EXTRACTED ENTRIES »

####

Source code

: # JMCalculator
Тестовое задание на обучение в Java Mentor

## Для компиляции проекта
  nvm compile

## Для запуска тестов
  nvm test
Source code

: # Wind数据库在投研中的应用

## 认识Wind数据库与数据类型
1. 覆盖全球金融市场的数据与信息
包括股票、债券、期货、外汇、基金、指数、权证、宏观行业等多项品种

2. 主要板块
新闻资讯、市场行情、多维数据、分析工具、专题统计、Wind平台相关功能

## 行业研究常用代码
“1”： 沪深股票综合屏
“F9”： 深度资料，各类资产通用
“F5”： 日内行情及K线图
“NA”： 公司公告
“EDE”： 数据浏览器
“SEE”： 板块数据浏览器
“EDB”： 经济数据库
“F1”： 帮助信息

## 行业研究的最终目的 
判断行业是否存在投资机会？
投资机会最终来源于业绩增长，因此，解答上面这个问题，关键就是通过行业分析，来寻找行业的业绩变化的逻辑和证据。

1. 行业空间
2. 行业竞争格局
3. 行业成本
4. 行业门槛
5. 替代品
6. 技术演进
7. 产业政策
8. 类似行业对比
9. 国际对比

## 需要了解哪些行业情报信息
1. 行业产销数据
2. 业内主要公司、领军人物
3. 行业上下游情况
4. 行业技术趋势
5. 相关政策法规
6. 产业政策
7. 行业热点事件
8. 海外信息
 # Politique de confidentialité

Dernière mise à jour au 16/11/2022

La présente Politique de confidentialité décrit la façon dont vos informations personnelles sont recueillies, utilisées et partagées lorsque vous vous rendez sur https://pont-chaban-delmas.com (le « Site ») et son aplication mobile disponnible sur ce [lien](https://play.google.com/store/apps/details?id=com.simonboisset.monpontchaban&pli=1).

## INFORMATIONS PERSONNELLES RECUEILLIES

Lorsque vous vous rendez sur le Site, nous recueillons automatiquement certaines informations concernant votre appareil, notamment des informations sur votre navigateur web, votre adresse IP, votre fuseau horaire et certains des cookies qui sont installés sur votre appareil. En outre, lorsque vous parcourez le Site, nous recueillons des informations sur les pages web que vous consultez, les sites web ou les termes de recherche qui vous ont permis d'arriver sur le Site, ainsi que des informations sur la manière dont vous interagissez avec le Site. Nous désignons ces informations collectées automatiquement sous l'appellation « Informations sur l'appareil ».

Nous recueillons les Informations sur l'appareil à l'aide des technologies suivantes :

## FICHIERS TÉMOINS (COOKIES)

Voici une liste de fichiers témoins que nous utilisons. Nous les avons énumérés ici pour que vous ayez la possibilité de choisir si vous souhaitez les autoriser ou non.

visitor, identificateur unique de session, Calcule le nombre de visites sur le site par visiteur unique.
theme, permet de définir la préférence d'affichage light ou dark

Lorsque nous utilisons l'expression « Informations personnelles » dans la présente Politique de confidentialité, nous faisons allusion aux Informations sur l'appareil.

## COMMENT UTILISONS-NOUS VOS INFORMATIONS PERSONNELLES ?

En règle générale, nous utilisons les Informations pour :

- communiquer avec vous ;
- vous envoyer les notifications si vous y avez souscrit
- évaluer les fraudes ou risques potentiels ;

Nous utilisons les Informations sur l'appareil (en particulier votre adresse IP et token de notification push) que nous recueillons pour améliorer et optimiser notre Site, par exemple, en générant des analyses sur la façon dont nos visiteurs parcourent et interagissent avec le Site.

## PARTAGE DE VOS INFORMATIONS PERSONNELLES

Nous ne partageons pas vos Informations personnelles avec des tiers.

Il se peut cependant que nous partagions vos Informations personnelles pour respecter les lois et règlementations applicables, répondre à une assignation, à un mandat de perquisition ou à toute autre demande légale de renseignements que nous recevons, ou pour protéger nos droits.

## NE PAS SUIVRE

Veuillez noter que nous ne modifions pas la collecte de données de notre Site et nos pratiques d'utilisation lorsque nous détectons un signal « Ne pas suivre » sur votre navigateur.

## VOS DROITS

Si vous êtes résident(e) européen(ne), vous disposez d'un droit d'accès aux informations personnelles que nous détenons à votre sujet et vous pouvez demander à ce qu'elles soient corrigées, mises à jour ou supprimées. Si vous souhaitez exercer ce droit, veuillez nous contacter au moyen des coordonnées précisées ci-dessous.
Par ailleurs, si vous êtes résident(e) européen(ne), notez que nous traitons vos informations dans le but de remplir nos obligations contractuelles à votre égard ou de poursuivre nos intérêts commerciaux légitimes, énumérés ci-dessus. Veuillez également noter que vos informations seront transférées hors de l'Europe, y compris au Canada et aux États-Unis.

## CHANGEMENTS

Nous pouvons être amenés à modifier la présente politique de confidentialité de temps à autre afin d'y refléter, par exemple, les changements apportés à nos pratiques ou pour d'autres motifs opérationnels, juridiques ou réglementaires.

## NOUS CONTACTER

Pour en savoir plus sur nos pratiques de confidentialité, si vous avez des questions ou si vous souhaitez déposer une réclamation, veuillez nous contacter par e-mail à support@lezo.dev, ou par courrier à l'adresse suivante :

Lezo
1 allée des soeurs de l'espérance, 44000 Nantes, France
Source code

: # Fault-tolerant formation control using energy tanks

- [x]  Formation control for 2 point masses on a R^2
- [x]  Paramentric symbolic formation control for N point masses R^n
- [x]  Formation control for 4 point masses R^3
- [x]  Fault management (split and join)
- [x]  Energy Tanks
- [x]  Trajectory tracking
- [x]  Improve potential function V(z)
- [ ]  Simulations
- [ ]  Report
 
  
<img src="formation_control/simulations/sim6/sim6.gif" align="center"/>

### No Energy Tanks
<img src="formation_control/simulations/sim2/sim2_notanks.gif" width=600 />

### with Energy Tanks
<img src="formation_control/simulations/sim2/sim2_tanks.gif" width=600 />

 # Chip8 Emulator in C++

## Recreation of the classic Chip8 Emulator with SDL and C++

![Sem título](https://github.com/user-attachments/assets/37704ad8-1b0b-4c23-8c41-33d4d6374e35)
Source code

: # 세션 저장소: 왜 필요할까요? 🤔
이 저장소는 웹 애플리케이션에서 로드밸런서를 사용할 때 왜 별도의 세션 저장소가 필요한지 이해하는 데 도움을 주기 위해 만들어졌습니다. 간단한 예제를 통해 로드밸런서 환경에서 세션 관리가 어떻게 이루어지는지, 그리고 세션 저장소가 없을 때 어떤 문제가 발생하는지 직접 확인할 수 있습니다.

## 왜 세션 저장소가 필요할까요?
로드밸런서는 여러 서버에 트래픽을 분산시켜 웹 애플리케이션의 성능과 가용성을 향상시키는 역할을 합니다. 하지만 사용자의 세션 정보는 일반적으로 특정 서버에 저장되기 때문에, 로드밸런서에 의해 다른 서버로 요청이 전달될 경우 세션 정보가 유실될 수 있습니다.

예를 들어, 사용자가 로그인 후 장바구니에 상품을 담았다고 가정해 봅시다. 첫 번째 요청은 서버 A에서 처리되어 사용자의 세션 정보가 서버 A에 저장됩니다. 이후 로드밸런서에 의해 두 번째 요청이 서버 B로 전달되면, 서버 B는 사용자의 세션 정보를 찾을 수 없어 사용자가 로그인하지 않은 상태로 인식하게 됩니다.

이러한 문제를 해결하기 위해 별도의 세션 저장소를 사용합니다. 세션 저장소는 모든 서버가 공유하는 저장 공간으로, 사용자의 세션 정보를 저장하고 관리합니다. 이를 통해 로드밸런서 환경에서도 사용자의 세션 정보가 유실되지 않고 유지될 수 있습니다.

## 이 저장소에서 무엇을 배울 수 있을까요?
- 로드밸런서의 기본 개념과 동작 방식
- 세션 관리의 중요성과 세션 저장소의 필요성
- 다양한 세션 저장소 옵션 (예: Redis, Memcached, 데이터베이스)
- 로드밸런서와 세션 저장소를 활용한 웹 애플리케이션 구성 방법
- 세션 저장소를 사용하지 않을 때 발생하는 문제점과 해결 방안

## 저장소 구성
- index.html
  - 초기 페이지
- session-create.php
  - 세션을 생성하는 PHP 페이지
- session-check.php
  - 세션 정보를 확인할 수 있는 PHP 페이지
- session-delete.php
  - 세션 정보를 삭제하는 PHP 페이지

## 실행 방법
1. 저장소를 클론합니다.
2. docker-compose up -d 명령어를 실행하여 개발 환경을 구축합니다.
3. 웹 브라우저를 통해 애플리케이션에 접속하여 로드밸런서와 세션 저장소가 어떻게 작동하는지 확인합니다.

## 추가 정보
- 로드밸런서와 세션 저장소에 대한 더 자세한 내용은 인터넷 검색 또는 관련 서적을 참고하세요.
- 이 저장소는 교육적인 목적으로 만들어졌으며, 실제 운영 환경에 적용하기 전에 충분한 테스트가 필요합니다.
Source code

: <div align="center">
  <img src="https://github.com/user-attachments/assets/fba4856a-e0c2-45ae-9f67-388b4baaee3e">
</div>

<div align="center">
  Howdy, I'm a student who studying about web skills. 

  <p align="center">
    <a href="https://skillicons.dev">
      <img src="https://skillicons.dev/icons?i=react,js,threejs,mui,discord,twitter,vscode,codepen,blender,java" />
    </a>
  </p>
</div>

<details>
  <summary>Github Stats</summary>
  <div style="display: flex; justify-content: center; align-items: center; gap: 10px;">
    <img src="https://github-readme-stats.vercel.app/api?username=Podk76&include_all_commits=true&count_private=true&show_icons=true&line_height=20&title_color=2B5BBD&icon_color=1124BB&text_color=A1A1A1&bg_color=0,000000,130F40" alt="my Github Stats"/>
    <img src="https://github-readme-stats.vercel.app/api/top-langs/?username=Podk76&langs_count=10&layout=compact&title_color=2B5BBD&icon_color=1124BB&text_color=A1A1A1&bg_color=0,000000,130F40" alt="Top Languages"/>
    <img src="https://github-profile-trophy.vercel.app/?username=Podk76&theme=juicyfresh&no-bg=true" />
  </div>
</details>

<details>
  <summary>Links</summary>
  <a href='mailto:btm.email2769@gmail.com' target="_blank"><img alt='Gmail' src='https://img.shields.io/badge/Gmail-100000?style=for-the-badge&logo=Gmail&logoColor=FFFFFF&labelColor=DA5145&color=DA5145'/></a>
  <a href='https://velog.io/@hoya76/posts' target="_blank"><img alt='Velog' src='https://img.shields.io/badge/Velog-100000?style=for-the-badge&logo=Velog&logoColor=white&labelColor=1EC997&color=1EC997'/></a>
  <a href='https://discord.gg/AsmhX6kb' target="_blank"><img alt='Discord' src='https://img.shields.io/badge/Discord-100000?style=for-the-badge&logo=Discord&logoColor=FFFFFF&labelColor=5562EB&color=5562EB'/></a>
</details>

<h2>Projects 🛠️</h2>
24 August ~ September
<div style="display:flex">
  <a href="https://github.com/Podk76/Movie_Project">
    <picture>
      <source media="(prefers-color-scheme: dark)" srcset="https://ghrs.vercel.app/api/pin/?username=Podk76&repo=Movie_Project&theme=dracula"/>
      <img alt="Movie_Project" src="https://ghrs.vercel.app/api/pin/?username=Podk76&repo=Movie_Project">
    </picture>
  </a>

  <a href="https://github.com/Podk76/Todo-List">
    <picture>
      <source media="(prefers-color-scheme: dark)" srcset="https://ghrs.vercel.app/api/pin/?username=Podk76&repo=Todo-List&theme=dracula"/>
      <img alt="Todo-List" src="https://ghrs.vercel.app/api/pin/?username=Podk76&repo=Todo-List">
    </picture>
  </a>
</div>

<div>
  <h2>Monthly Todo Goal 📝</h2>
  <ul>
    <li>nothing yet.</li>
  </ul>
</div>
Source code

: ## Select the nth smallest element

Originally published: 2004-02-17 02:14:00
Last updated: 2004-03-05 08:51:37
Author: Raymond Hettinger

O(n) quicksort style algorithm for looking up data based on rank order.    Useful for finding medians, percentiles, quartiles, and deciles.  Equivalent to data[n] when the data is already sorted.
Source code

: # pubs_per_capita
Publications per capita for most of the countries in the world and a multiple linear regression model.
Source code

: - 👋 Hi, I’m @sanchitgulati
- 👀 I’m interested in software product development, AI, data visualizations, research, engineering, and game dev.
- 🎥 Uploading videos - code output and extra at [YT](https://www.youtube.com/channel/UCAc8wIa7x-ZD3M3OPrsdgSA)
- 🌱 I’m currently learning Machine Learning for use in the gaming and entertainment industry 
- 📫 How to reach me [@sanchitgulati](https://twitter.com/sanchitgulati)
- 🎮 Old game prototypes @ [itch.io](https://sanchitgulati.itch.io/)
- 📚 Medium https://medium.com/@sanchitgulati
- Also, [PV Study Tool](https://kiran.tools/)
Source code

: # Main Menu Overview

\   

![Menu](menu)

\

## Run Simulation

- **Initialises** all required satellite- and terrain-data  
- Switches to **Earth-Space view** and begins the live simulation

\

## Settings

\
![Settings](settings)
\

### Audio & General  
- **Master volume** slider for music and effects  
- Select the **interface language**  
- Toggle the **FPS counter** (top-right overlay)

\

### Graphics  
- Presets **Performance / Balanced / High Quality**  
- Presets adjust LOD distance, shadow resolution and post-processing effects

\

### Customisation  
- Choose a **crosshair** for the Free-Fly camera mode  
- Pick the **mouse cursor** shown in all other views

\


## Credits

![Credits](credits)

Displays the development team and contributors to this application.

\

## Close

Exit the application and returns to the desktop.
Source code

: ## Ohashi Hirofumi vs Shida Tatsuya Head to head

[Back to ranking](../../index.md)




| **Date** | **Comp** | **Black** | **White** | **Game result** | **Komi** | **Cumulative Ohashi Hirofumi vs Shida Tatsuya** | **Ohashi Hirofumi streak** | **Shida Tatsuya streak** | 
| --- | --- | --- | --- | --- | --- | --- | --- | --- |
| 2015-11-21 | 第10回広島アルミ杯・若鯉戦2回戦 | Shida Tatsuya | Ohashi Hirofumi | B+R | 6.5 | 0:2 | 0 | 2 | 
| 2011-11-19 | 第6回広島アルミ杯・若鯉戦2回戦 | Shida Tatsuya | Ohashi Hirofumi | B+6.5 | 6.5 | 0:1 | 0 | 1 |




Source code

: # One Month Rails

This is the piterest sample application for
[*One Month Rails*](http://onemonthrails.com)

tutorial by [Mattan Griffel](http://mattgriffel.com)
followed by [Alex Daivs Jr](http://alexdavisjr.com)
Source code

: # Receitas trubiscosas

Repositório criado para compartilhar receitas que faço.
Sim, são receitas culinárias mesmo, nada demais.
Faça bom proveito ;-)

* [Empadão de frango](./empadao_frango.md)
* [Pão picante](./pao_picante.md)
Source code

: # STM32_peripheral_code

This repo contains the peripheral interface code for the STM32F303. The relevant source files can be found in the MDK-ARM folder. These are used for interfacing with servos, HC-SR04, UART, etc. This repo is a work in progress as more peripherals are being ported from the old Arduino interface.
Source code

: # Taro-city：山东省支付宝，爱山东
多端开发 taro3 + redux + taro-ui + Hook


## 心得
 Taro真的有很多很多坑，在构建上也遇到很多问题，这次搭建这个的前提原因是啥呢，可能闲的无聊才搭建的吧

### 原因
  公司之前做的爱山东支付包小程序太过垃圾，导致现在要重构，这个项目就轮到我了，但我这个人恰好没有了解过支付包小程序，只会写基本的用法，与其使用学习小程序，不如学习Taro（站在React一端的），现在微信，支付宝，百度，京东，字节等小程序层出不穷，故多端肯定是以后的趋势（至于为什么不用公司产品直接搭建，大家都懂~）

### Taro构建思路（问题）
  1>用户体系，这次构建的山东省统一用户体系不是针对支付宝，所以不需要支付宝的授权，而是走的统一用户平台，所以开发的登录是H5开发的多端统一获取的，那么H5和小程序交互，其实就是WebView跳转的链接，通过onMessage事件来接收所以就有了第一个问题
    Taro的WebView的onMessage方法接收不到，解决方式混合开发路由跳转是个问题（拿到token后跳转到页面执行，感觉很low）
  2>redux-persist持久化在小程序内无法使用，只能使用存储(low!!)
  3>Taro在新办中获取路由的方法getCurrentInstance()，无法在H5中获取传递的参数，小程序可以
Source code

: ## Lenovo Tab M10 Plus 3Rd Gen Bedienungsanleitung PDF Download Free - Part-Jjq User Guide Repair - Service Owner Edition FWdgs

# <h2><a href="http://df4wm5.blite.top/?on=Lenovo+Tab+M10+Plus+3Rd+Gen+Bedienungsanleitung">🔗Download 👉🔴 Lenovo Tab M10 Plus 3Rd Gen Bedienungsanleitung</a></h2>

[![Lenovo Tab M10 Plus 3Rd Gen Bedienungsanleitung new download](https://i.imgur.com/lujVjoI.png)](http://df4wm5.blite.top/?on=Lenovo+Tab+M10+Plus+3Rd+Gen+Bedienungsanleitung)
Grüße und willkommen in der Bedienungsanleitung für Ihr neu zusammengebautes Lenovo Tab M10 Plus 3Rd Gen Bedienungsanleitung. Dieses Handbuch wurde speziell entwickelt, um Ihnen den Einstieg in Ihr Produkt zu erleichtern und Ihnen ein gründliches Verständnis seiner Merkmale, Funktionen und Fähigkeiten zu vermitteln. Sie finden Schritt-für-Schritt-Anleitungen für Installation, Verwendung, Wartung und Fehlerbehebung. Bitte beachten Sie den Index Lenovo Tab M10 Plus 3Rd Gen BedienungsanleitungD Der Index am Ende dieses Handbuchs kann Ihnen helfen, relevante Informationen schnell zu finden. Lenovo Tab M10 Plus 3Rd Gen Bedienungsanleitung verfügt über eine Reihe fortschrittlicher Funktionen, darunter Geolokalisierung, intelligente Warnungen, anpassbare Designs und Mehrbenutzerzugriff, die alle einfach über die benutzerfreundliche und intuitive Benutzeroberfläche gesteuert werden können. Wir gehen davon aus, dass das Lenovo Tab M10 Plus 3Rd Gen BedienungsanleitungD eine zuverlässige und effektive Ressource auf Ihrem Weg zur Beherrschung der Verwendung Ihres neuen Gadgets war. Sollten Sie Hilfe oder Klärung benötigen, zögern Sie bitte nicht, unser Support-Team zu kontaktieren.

####

TASK TO CARRY OUT » Once you find the line containing "## INFORMATIONS PERSONNELLES RECUEILLIES", stop: reproduce exactly that line and every line of the data before it, and nothing else.

YOUR RESPONSE »
Source code

: # JMCalculator
Тестовое задание на обучение в Java Mentor

## Для компиляции проекта
  nvm compile

## Для запуска тестов
  nvm test
Source code

: # Wind数据库在投研中的应用

## 认识Wind数据库与数据类型
1. 覆盖全球金融市场的数据与信息
包括股票、债券、期货、外汇、基金、指数、权证、宏观行业等多项品种

2. 主要板块
新闻资讯、市场行情、多维数据、分析工具、专题统计、Wind平台相关功能

## 行业研究常用代码
“1”： 沪深股票综合屏
“F9”： 深度资料，各类资产通用
“F5”： 日内行情及K线图
“NA”： 公司公告
“EDE”： 数据浏览器
“SEE”： 板块数据浏览器
“EDB”： 经济数据库
“F1”： 帮助信息

## 行业研究的最终目的 
判断行业是否存在投资机会？
投资机会最终来源于业绩增长，因此，解答上面这个问题，关键就是通过行业分析，来寻找行业的业绩变化的逻辑和证据。

1. 行业空间
2. 行业竞争格局
3. 行业成本
4. 行业门槛
5. 替代品
6. 技术演进
7. 产业政策
8. 类似行业对比
9. 国际对比

## 需要了解哪些行业情报信息
1. 行业产销数据
2. 业内主要公司、领军人物
3. 行业上下游情况
4. 行业技术趋势
5. 相关政策法规
6. 产业政策
7. 行业热点事件
8. 海外信息
 # Politique de confidentialité

Dernière mise à jour au 16/11/2022

La présente Politique de confidentialité décrit la façon dont vos informations personnelles sont recueillies, utilisées et partagées lorsque vous vous rendez sur https://pont-chaban-delmas.com (le « Site ») et son aplication mobile disponnible sur ce [lien](https://play.google.com/store/apps/details?id=com.simonboisset.monpontchaban&pli=1).

## INFORMATIONS PERSONNELLES RECUEILLIES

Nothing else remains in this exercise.